:: Record extracts
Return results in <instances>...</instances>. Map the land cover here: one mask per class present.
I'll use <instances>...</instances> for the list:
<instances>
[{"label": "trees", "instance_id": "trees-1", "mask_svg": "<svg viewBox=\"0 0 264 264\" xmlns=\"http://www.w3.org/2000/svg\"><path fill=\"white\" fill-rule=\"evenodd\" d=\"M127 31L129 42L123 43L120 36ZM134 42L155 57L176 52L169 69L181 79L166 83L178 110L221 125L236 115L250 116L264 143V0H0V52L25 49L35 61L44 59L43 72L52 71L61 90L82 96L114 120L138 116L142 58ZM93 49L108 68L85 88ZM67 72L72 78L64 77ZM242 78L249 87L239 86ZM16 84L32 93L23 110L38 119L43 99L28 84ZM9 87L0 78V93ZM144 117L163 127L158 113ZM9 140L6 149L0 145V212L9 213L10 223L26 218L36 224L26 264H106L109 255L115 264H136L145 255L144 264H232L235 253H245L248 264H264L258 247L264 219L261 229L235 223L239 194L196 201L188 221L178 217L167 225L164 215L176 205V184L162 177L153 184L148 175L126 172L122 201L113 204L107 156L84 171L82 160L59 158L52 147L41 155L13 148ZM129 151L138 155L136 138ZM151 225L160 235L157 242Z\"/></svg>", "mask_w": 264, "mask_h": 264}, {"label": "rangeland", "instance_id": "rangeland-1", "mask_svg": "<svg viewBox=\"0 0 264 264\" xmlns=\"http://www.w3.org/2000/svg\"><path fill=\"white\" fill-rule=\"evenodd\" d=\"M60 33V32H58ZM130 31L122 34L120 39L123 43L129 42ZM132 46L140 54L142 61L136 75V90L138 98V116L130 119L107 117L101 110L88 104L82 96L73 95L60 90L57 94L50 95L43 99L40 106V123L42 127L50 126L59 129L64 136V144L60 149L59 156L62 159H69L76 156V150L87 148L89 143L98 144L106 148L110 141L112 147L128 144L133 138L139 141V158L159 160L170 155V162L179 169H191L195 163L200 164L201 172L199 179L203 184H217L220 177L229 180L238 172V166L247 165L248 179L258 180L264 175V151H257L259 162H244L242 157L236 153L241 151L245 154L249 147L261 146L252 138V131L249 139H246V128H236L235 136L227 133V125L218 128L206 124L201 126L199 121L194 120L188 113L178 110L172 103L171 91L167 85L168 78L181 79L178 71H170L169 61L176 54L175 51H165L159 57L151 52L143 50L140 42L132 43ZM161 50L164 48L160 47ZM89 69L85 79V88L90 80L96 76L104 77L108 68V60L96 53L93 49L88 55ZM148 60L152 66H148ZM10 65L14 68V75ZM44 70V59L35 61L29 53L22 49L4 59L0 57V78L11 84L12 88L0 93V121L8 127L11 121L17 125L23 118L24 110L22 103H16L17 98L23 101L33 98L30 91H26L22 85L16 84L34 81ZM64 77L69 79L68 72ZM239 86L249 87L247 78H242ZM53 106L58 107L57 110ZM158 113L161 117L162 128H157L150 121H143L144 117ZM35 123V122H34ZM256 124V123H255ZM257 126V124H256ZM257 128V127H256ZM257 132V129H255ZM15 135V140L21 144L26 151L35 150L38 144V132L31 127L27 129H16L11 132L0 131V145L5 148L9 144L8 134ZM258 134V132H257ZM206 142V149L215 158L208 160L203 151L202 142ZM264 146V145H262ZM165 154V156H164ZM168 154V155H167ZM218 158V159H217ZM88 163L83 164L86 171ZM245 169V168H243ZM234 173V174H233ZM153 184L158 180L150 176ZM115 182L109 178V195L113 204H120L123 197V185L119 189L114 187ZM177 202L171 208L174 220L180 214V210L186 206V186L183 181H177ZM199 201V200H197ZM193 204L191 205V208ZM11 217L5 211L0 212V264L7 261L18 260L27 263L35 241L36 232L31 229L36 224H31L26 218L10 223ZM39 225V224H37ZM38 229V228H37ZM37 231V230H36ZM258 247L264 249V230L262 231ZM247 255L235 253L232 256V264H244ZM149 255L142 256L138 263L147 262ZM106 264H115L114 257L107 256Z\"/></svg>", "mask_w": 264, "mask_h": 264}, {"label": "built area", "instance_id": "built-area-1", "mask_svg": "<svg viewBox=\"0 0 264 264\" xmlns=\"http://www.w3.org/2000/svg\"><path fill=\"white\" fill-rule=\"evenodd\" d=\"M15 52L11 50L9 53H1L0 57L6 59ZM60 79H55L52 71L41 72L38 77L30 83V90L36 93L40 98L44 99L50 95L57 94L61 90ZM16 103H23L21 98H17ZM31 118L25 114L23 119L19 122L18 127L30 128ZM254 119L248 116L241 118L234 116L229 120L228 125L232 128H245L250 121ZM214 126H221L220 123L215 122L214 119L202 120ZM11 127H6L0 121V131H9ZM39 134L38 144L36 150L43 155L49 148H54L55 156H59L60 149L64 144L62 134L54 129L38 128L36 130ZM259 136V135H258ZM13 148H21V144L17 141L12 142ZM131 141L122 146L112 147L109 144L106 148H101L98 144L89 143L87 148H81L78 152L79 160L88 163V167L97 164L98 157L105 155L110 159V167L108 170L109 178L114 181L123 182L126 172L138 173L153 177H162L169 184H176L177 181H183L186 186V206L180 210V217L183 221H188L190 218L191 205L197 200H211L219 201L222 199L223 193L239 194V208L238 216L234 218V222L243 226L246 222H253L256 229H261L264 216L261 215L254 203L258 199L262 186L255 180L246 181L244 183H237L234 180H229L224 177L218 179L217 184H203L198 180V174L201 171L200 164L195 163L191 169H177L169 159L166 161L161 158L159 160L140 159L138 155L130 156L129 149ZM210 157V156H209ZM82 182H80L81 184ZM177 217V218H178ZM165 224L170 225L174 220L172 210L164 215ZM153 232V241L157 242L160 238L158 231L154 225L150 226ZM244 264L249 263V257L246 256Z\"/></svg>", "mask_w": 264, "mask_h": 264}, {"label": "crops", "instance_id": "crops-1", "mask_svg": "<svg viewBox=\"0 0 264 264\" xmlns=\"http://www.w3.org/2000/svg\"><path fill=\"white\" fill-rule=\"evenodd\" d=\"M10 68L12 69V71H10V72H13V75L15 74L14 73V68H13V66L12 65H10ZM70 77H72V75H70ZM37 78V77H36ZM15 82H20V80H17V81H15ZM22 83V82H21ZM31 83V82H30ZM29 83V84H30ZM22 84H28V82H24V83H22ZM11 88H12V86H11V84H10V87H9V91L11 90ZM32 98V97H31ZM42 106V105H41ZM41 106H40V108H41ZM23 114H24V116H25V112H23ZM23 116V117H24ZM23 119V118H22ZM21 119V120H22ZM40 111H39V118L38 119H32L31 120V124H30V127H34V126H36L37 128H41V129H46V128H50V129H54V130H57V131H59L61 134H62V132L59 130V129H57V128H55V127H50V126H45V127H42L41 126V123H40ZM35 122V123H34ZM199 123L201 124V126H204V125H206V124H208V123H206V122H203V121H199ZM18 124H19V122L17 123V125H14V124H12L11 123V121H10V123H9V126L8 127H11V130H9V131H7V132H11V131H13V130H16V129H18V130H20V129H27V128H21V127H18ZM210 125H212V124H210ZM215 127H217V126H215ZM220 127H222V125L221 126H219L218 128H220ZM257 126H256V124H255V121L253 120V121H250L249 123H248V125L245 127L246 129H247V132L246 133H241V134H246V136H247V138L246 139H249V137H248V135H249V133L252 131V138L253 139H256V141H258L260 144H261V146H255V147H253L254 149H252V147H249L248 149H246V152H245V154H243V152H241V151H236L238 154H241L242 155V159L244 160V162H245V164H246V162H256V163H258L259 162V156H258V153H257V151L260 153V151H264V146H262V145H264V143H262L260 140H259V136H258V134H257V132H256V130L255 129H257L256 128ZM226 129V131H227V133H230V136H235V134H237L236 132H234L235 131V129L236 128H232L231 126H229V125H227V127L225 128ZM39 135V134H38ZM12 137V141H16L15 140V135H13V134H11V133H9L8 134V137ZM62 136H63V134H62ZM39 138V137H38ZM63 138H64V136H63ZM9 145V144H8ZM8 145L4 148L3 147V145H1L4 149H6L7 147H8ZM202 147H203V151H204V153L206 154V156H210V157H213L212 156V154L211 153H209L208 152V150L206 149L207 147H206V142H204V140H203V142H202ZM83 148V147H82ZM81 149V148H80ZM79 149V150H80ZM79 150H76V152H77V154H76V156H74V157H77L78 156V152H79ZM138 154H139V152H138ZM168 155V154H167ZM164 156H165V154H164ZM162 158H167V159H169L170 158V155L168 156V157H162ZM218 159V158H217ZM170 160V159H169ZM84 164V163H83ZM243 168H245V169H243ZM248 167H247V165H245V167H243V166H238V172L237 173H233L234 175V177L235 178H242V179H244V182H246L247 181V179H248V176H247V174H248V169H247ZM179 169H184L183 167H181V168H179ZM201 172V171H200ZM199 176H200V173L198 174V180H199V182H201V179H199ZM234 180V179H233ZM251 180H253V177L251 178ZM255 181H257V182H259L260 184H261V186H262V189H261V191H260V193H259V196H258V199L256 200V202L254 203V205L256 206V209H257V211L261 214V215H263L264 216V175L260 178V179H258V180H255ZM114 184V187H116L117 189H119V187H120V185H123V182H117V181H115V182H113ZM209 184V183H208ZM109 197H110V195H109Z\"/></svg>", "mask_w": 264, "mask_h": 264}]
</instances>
::::
What is expected
Return every line of the items above that contains the string "instances". Case counts.

Output
Return results in <instances>...</instances>. Map the land cover here: one mask per class present.
I'll use <instances>...</instances> for the list:
<instances>
</instances>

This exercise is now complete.